Réforme économique de la santé : et le patient dans tout cela ?
[27 juin 2008 - 09:40]
Le financement des groupes électrogènes dans les hôpitaux, la revendication des médecins hospitaliers dont le temps de travail hebdomadaire est susceptible de passer à 65 heures, la régulation des soins infirmiers… Toutes ces questions, sous une apparence exclusivement économique et sociale, en cachent d’autres qui elles, conditionnent la santé publique. Avec un patient finalement, projeté en première ligne. Explications.
La Société de Réanimation de Langue française (SRLF) a vivement réagi à l’incident de l’hôpital Saint-Antoine, survenu dans la nuit de mercredi à jeudi. Chacun a en mémoire la panne électrique qui a plongé l’établissement (800 lits) dans le noir, nécessitant l’évacuation de 5 malades en réanimation.
« En pareille situation » souligne Bertrand Guidet, président de la SRLF, « la première décision consiste à mobiliser les groupes électrogènes pour permettre aux services vitaux de l’hôpital de fonctionner. En cas de défaillance de ces systèmes, le personnel est formé à la ventilation manuelle des malades ».

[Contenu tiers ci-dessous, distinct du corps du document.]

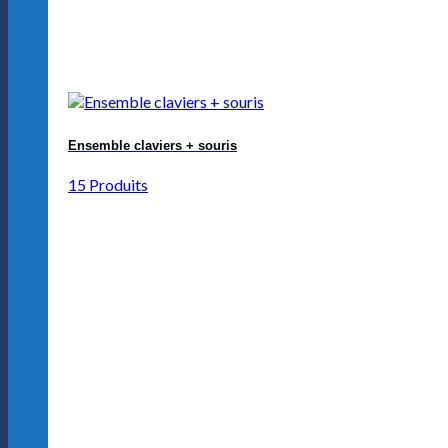
Ensemble claviers + souris
15 Produits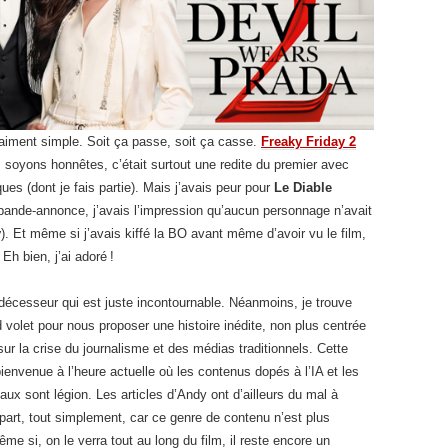
vraiment simple. Soit ça passe, soit ça casse.
Freaky Friday 2
 soyons honnêtes, c’était surtout une redite du premier avec
es (dont je fais partie). Mais j’avais peur pour
Le Diable
 bande-annonce, j’avais l’impression qu’aucun personnage n’avait
y
). Et même si j’avais kiffé la BO avant même d’avoir vu le film,
 Eh bien, j’ai adoré !
édécesseur qui est juste incontournable. Néanmoins, je trouve
 volet pour nous proposer une histoire inédite, non plus centrée
r la crise du journalisme et des médias traditionnels. Cette
ienvenue à l’heure actuelle où les contenus dopés à l’IA et les
aux sont légion. Les articles d’Andy ont d’ailleurs du mal à
art, tout simplement, car ce genre de contenu n’est plus
e si, on le verra tout au long du film, il reste encore un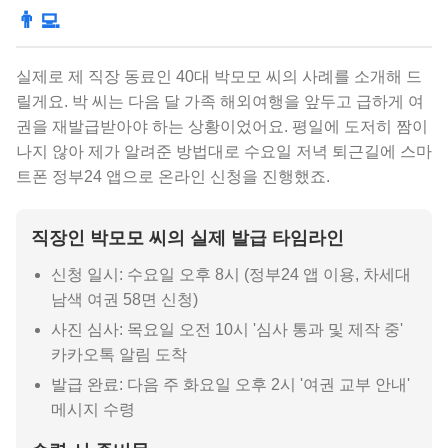
👨‍💻
실제로 제 직장 동료인 40대 박모모 씨의 사례를 소개해 드
릴게요. 박 씨는 다음 달 가족 해외여행을 앞두고 급하게 여
권을 재발급받아야 하는 상황이었어요. 평일에 도저히 짬이
나지 않아 제가 알려준 방법대로 수요일 저녁 퇴근길에 스마
트폰 정부24 앱으로 온라인 신청을 진행했죠.
직장인 박모모 씨의 실제 발급 타임라인
신청 일시: 수요일 오후 8시 (정부24 앱 이용, 차세대
남색 여권 58면 신청)
사진 심사: 목요일 오전 10시 '심사 통과 및 제작 중'
카카오톡 알림 도착
발급 완료: 다음 주 화요일 오후 2시 '여권 교부 안내'
메시지 수령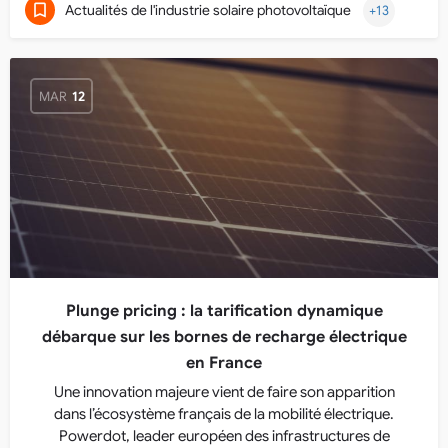
Actualités de l'industrie solaire photovoltaïque
+13
MAR
12
Plunge pricing : la tarification dynamique
débarque sur les bornes de recharge électrique
en France
Une innovation majeure vient de faire son apparition
dans l’écosystème français de la mobilité électrique.
Powerdot, leader européen des infrastructures de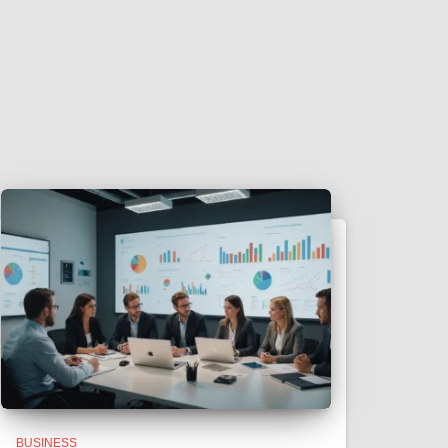
BUSINESS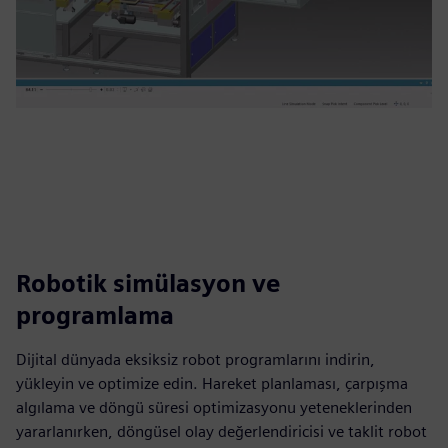
Robotik simülasyon ve
programlama
Dijital dünyada eksiksiz robot programlarını indirin,
yükleyin ve optimize edin. Hareket planlaması, çarpışma
algılama ve döngü süresi optimizasyonu yeteneklerinden
yararlanırken, döngüsel olay değerlendiricisi ve taklit robot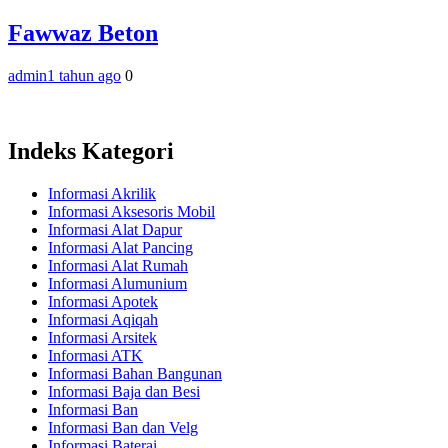
Fawwaz Beton
admin
1 tahun ago
0
Indeks Kategori
Informasi Akrilik
Informasi Aksesoris Mobil
Informasi Alat Dapur
Informasi Alat Pancing
Informasi Alat Rumah
Informasi Alumunium
Informasi Apotek
Informasi Aqiqah
Informasi Arsitek
Informasi ATK
Informasi Bahan Bangunan
Informasi Baja dan Besi
Informasi Ban
Informasi Ban dan Velg
Informasi Baterai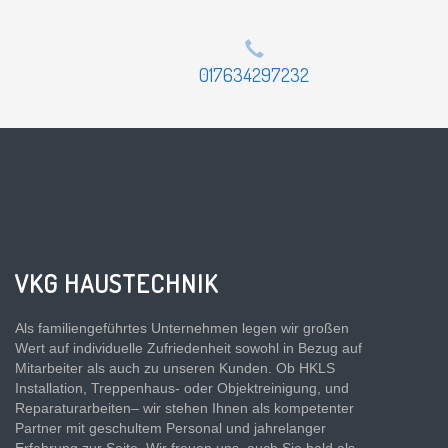
017634297232
VKG HAUSTECHNIK
Als familiengeführtes Unternehmen legen wir großen
Wert auf individuelle Zufriedenheit sowohl in Bezug auf
Mitarbeiter als auch zu unseren Kunden. Ob HKLS
Installation, Treppenhaus- oder Objektreinigung, und
Reparaturarbeiten– wir stehen Ihnen als kompetenter
Partner mit geschultem Personal und jahrelanger
Erfahrung zur Seite. Wir freuen uns, auch Sie bald als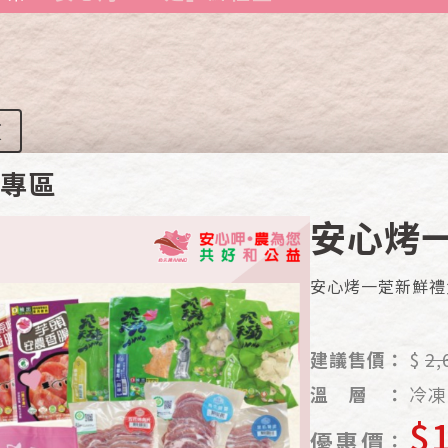
頁
 專區
安心烤
安心烤一萣新鮮禮
建議售價：
$
2,
溫
層
：
冷凍
$
優
惠
價
：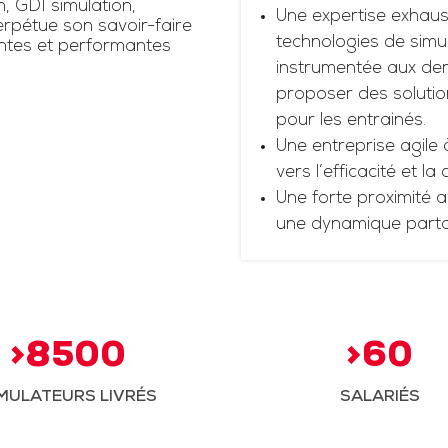
n, GDI simulation,
Une expertise exhaus
rpétue son savoir-faire
technologies de simul
antes et performantes
instrumentée aux dern
proposer des solutio
pour les entrainés.
Une entreprise agile 
vers l’efficacité et la
Une forte proximité a
une dynamique part
>8500
>60
MULATEURS LIVRÉS
SALARIÉS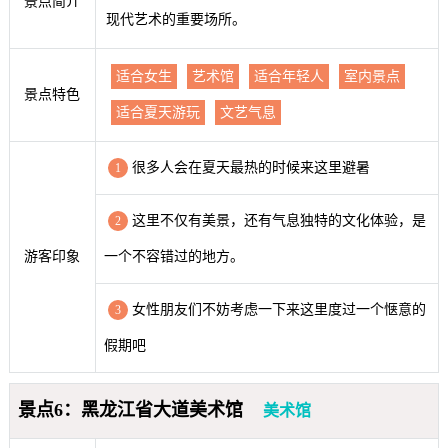
景点简介
现代艺术的重要场所。
适合女生
艺术馆
适合年轻人
室内景点
景点特色
适合夏天游玩
文艺气息
很多人会在夏天最热的时候来这里避暑
1
这里不仅有美景，还有气息独特的文化体验，是
2
游客印象
一个不容错过的地方。
女性朋友们不妨考虑一下来这里度过一个惬意的
3
假期吧
景点6：黑龙江省大道美术馆
美术馆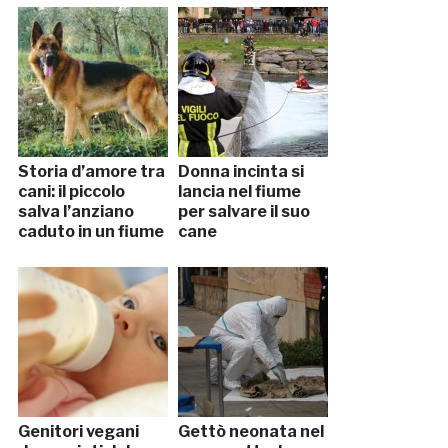
Storia d’amore tra
Donna incinta si
cani: il piccolo
lancia nel fiume
salva l’anziano
per salvare il suo
caduto in un fiume
cane
Genitori vegani
Gettò neonata nel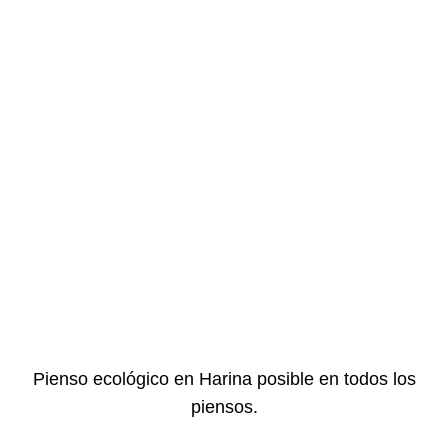
Pienso ecológico en Harina posible en todos los
piensos.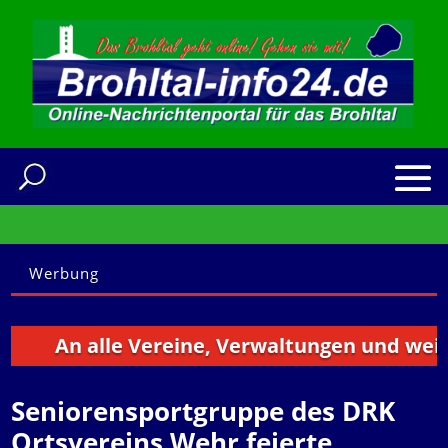
Werbung
An alle Vereine, Verwaltungen und weitere
Seniorensportgruppe des DRK
Ortsvereins Wehr feierte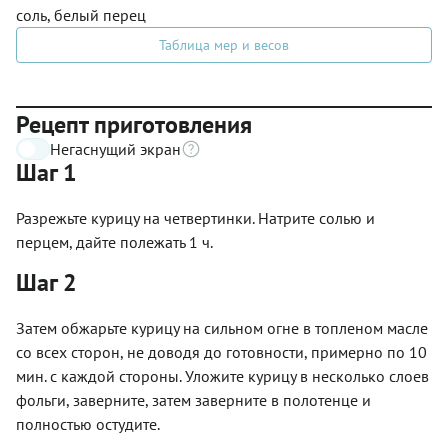
соль, белый перец
Таблица мер и весов
Рецепт приготовления
Негаснущий экран
Шаг 1
Разрежьте курицу на четвертинки. Натрите солью и
перцем, дайте полежать 1 ч.
Шаг 2
Затем обжарьте курицу на сильном огне в топленом масле
со всех сторон, не доводя до готовности, примерно по 10
мин. с каждой стороны. Уложите курицу в несколько слоев
фольги, заверните, затем заверните в полотенце и
полностью остудите.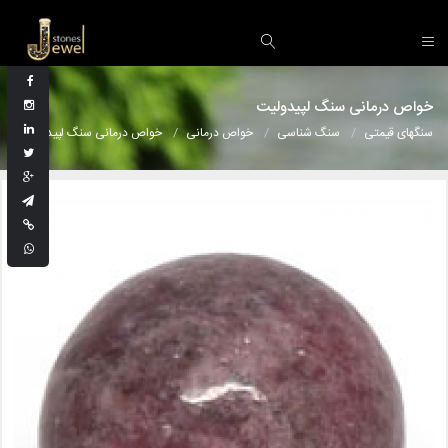
خواص درمانی سنگ لپیدولیت
سنگهای قیمتی
سنگ شناسی
خواص درمانی
خواص درمانی سنگ لپیدولیت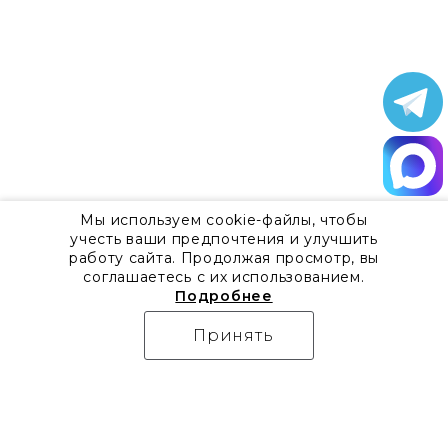
Мы используем cookie-файлы, чтобы
учесть ваши предпочтения и улучшить
работу сайта. Продолжая просмотр, вы
соглашаетесь с их использованием.
Подробнее
Принять
О компании
Контакты
Все акции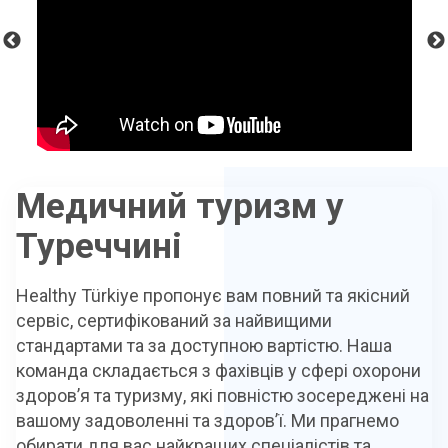
Медичний туризм у
Туреччині
Healthy Türkiye пропонує вам повний та якісний
сервіс, сертифікований за найвищими
стандартами та за доступною вартістю. Наша
команда складається з фахівців у сфері охорони
здоров’я та туризму, які повністю зосереджені на
вашому задоволенні та здоров’ї. Ми прагнемо
обирати для вас найкращих спеціалістів та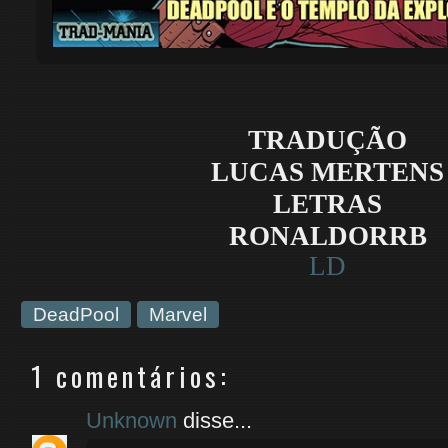
TRADU
ÇÃO
LUCAS MERTENS
LETRAS
RONALDORRB
LD
DeadPool
Marvel
1 comentários:
Unknown
disse...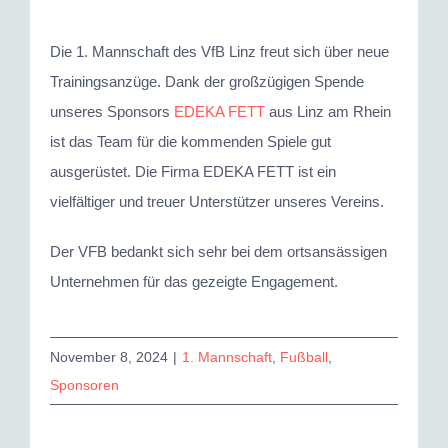
grösseres
Bild
Die 1. Mannschaft des VfB Linz freut sich über neue
Trainingsanzüge. Dank der großzügigen Spende
unseres Sponsors
EDEKA FETT
aus Linz am Rhein
ist das Team für die kommenden Spiele gut
ausgerüstet. Die Firma EDEKA FETT ist ein
vielfältiger und treuer Unterstützer unseres Vereins.
Der VFB bedankt sich sehr bei dem ortsansässigen
Unternehmen für das gezeigte Engagement.
November 8, 2024
|
1. Mannschaft
,
Fußball
,
Sponsoren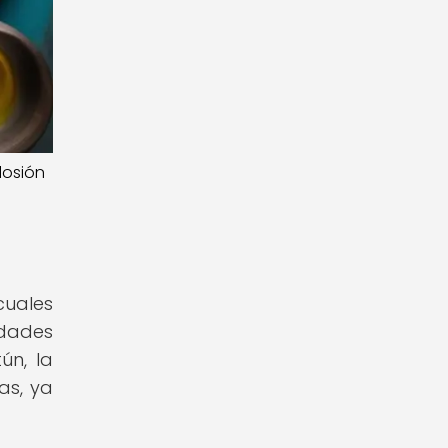
losión
cuales
edades
ún, la
as, ya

Seulement voilà : « près de la moitié des services de réanimation en France, ne sont pas en situation réglementaire bien que les décrets soient applicables et opposables depuis avril 2007 », explique-t-il. Avec 5 malades évacués « par précaution », le bilan de l’incident est finalement bénin. Mais pour Bertrand Guidet, cette alerte doit être prise au sérieux.
De leur côté, les médecins de la Fédération de la Permanence de Soins hospitalière (FPSH) s’insurgent contre les mesures introduites par la révision de la Directive européenne « temps de travail » et la perspective d’une durée du temps de travail portée à… 65 heures par semaine. « Dans l’intérêt des patients, il est totalement déraisonnable de travailler après une garde », insiste le Dr Philippe Aillères de l’hôpital Saint-Joseph. « Ces horaires à rallonge ont un impact sur la vigilance et la réactivité » des professionnels les plus aguerris. Autrement dit le risque d‘erreurs, de diagnostics ou de prescription, s’élève…
Souvenons-nous d’ailleurs qu’en 2002, des chercheurs britanniques avaient montré que le simple fait de passer une nuit blanche, avait les mêmes effets qu’une alcoolémie de 0,1 gramme par litre de sang ! La sécurité du patient est donc bien en jeu. « Mais celle du médecin aussi, d’autant que nos horaires sont totalement décalés », conclut Philippe Aillères.